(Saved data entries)
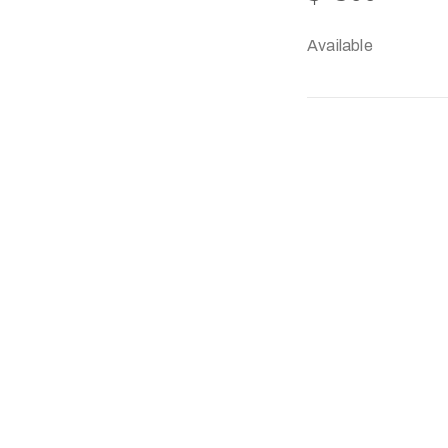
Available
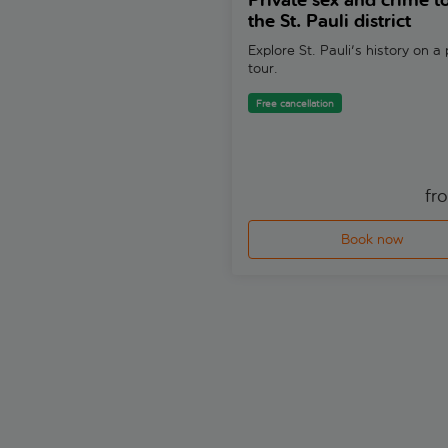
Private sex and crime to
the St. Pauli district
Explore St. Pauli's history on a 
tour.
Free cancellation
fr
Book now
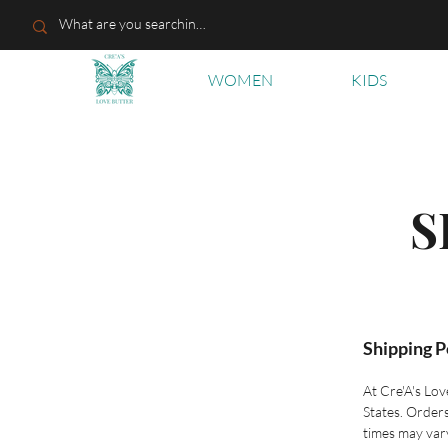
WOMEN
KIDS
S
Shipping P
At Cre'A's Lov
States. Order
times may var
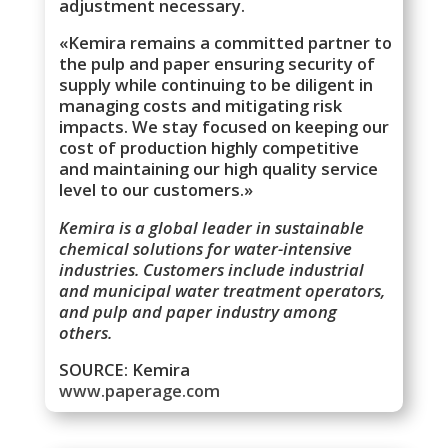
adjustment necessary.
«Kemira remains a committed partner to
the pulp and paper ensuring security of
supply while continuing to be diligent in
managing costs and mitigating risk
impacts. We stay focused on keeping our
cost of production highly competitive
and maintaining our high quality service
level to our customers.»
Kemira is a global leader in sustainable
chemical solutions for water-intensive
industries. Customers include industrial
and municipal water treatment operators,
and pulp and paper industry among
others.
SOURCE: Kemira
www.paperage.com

**Exercise description**
Only lines with the word "Pauli" are needed. Copy them from the preceding records.

**Written solution**
the St. Pauli district
Explore St. Pauli's history on a 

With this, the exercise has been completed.